Friday, June 27, 2008
Dancing in the Dark
She danced in the middle of the dance floor flailing her arms and legs as if she was trying to dislodge a multitude of bugs from her body. The disco ball whirled around creating a blinding light as it bounced off of her sequined shirt, I worried that she would hurt someone with her flailing arms. Then as suddenly as she had started she stopped and glanced up at the disco ball as the music and other dancers swirled around her. That is when I noticed her eyes. They were both a cloudy white color and I wondered if she could see. As she made her way off the dance floor she brushed my arm as she passed and leaned in to whisper in my ear, “Everything is better in the dark.”
Thursday, June 12, 2008
The Guide

She had found the small book in the very back corner of her grandmother's closet when she was fourteen. As she read the book from cover to cover she was both shocked and titillated by it. Her Grandmother was the kind of women who always wore a suit and hat when she went to church or out to dinner. She was very proper and very well spoken and very intelligent. College educated at a time when few women were, she was the epitome of class and culture. The girl had always been a little intimated by her picture perfect grandmother, so as she clutched the book to her chest she smiled a little smile of appreciation and greater knowledge. This book made her Grandmother more real to her, more human. From that day forward the girl saw her grandmother in a different light. She saw her not just as the loving, cultured Grandmother she was now, but also as the young women she had been. A women full of secret passions and needs. Through out the years the girl would pull out the small book and remember the grand mother she had loved so much, but it was not until years later when the girl herself was a grandmother that she discovered the slit in the back binding of the book and pulled out a letter from the publisher of the book:
Dear Mrs. Donaldson,
Thank you so much for your submission of " A Young Women's Guide to Passionate Lovemaking". We think it will be a huge success and look forward to any future manuscripts you may have. We at True Romance believe that all things are possible. A check is enclosed for you fees.
Yours,
Sylvia Saturn
Senior Editor, True Romance Publications
Friday, June 06, 2008
Late at Night

As I lie awake late at night, listening for the beating of wings, I try to close my eyes and over and over I say to myself, " I will not go this night." But I always go. I can not resist his lure. I want to say no, but I crave the danger and the excitement, so I climb down the trellis by my window and into the night we race. I know that when I am older I will regret these nights. At this exact moment I do not care. All I care about is him and how the darkness and the sweet smell of him make me feel. My mother and father have no idea what I do at night. They think I am snug in my bed dreaming those adolescent dreams all girls should be dreaming. They would be disappointed, not angry, but disappointed in me and perhaps that is why even for a just a fleeting moment, I consider not going each night and then I hear his sweet voice and I am done for, I can not resit him, oh my dearest Bram.......

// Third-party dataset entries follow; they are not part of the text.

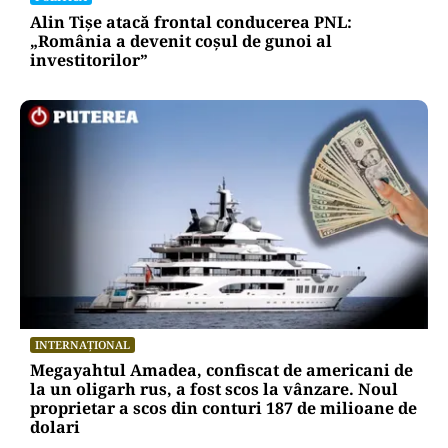
Alin Tișe atacă frontal conducerea PNL:
„România a devenit coșul de gunoi al
investitorilor”
INTERNAȚIONAL
Megayahtul Amadea, confiscat de americani de
la un oligarh rus, a fost scos la vânzare. Noul
proprietar a scos din conturi 187 de milioane de
dolari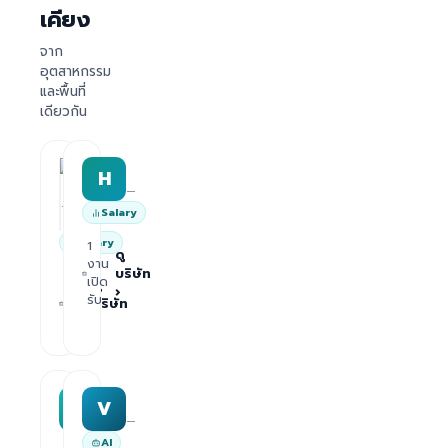
เคียง
จาก
อุตสาหกรรม
และพื้นที่
เดียวกัน
HRWork
H
AiROVA AI Consultant
—
—
Salary
Salary
1
ดู
งาน
บริษัท
1
เปิด
ดู
›
งาน
รับ
บริษัท
เปิด
›
รับ
MAA group
Varisoft
M
V
—
—
AI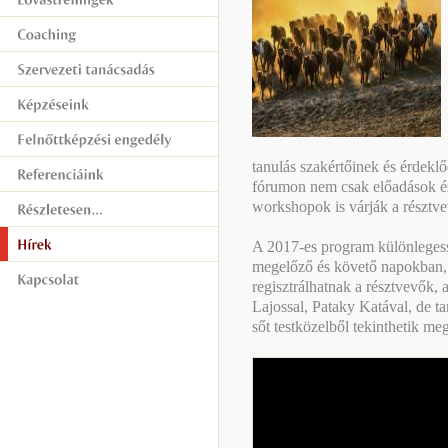
tanulás szakértőinek és érdekl
fórumon nem csak előadások és
workshopok is várják a résztv
A 2017-es program különlegess
megelőző és követő napokban,
regisztrálhatnak a résztvevők, 
Lajossal, Pataky Katával, de t
sőt testközelből tekinthetik m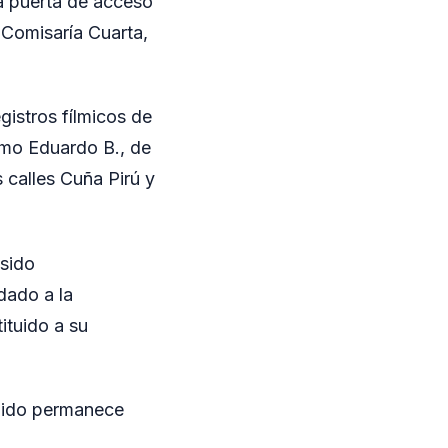
a puerta de acceso
a Comisaría Cuarta,
gistros fílmicos de
omo Eduardo B., de
 calles Cuña Pirú y
 sido
dado a la
tituido a su
enido permanece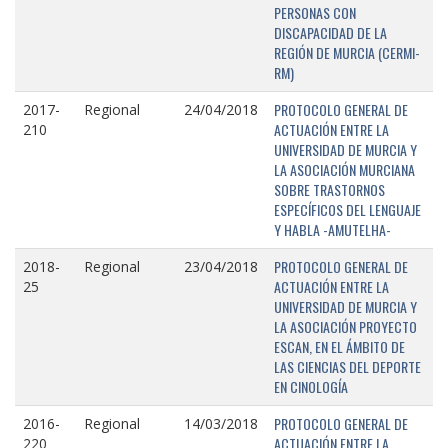
PERSONAS CON
DISCAPACIDAD DE LA
REGIÓN DE MURCIA (CERMI-
RM)
PROTOCOLO GENERAL DE
2017-
Regional
24/04/2018
ACTUACIÓN ENTRE LA
210
UNIVERSIDAD DE MURCIA Y
LA ASOCIACIÓN MURCIANA
SOBRE TRASTORNOS
ESPECÍFICOS DEL LENGUAJE
Y HABLA -AMUTELHA-
PROTOCOLO GENERAL DE
2018-
Regional
23/04/2018
ACTUACIÓN ENTRE LA
25
UNIVERSIDAD DE MURCIA Y
LA ASOCIACIÓN PROYECTO
ESCAN, EN EL ÁMBITO DE
LAS CIENCIAS DEL DEPORTE
EN CINOLOGÍA
PROTOCOLO GENERAL DE
2016-
Regional
14/03/2018
ACTUACIÓN ENTRE LA
220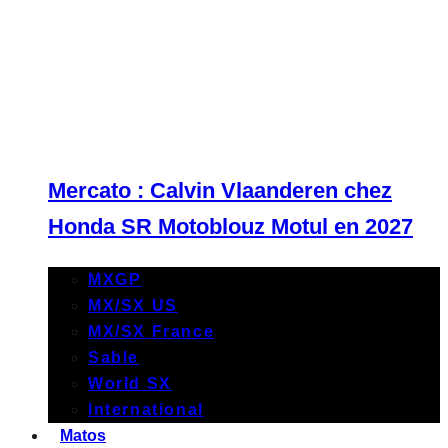
Mercato : Calvin Vlaanderen chez
Honda SR Motoblouz Motul en 2027
MXGP
MX/SX US
MX/SX France
Sable
World SX
International
Matos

As I read the words my dear sister had written the night she disappeared I knew that something bad had befallen her and my dream that she had slipped away in the night to run away with her lover is dead for now I know his name and I know that he still resides here in our little town and that she is most likely dead like my dream. He was always an unusal lad and despite his fame and success I have never liked him and that lurid book he wrote... Well I always suspected it was not completley fiction. My dear sister Lucy if only I had known I could have stopped you.